-------- Source data
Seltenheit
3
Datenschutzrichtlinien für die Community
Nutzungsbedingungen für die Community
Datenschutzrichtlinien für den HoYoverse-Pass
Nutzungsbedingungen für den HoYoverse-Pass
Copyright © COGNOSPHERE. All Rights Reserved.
----------------
# Exercise goal
In the answer, return exactly the lines from the line containing "Nutzungsbedingungen für den HoYoverse-Pass" to the end of the records above, and no others.

# Exercise response
Nutzungsbedingungen für den HoYoverse-Pass
Copyright © COGNOSPHERE. All Rights Reserved.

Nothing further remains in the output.